Okay, I loved this book. How can someone talk about her work at a dreary YMCA for a solid fourteen pages and still make it funny? But I knew I could have loved it a little bit more if I had been understood all the cultural references that Tina Fey, former SNL star and writer of the TV show “30 Rock”, threw in, from a time apparently before mine. I guess I’m a little too young to get every joke. When she referenced Lorne Michaels, Cheryl Tiegs and Christie Brinkley within the first 25 pages, all supposedly famous people who I still do not know, I knew I would struggle to keep up with the references.
My other problem was my lack of working knowledge about “30 Rock”, Fey’s TV show. A lot of the story line/memoir material stemmed from the show, and how Fey got to be on the show. However, she split up parts like this with side stories, with stories like how the cruise she was on for her honeymoon caught on fire. Situations only Tina Fey would get into.

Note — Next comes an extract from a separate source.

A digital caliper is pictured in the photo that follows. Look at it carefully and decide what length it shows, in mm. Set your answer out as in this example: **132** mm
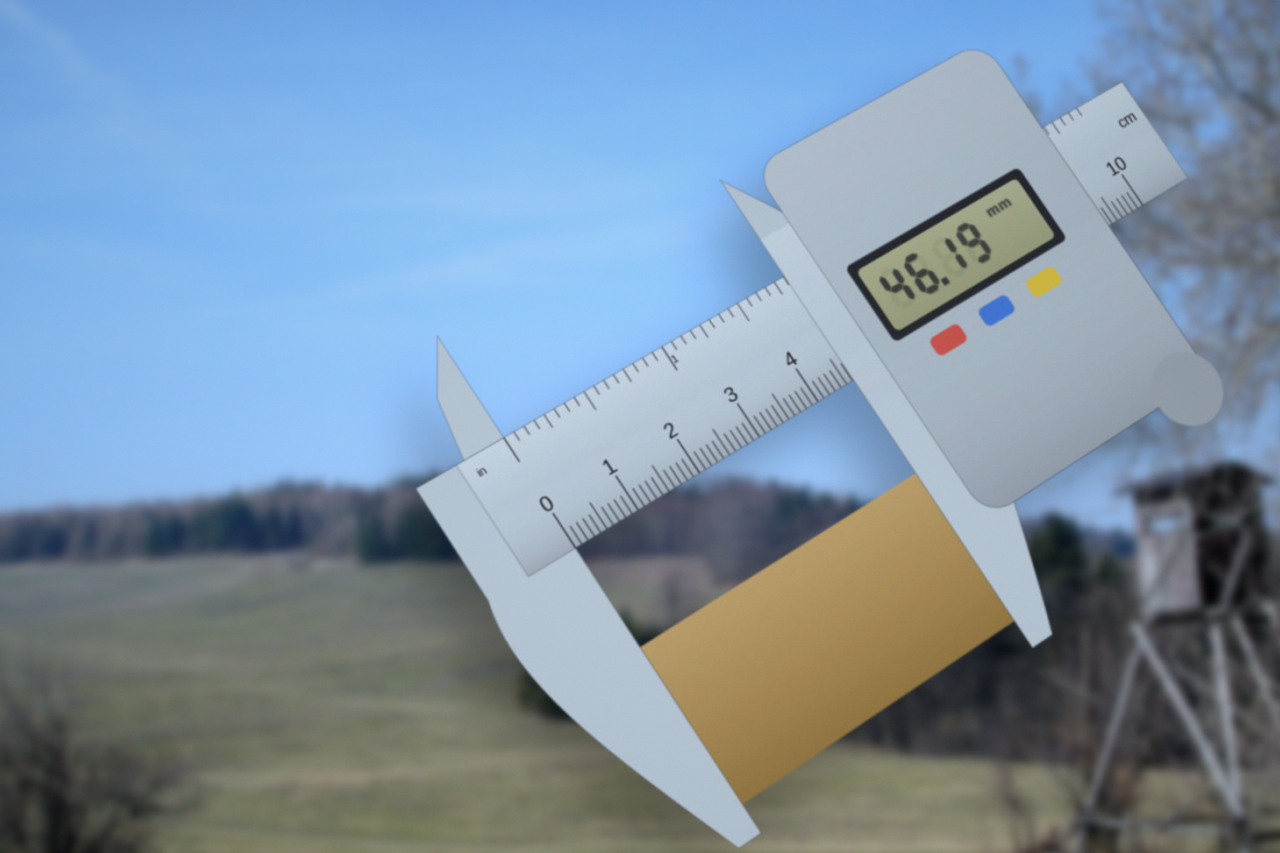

Favorite Line – Fey gives fashion ‘advice’ to any young girls reading her book. Her tip? “Oversize t-shirts, bike shorts, and wrestling shoes. To prevent the silhouette from being too baggy, I would cinch it at the waist with a fanny pack. The shirts allowed me to express myself with cool sayings like ‘There’s No Crying in Baseball’ and ‘Universitat Heidelberg,’ the bike shorts showed off my muscular legs, and the fanny pack held all my trolley tokens.”
I’d like to preface this by saying I love Amy Poehler. Her acting on Parks & Rec just kills me, and the character Leslie Knope is surprisingly inspiring for a sit-com. Her Hillary Clinton sketch with Sarah Palin on SNL makes me laugh so hard that I cry.
So I was more than a little disappointed at her book, which turned out to be not all that funny, but full of generic, inspirational advice. Poehler prefaces the book with a short blurb about writing the book, in which she says “You just dig in and write it. You use your body. You lean over the computer and stretch and pace…You put your hand on your heart and feel it beating and decide if what you wrote feels true…” and that continues (for longer than I was happy with).
Because, Amy, I really don’t care about that. I picked up your book expecting a quick, snappy memoir filled with sass and embarrassing stories about your childhood. And I get paragraphs upon paragraphs about how to write a book? I don’t want to write a book. I want to read a book.
Most of the book is filled with semi-clichéd advice about growing old and having kids and getting a divorce. I may not have been the right age for this one either. Its saving grace, however, was the section Poehler wrote about Parks & Rec. While it wasn’t exactly funny, it was so entertaining to me to be able to read Poehler’s thoughts (of all kinds) on her cast members who I have obsessed over for so long.
Favorite Line – Poehler describes Nick Offerman, who plays the disagreeable, mustachioed Ron Swanson in “Parks & Rec,” as “incredibly professional but also giggly.”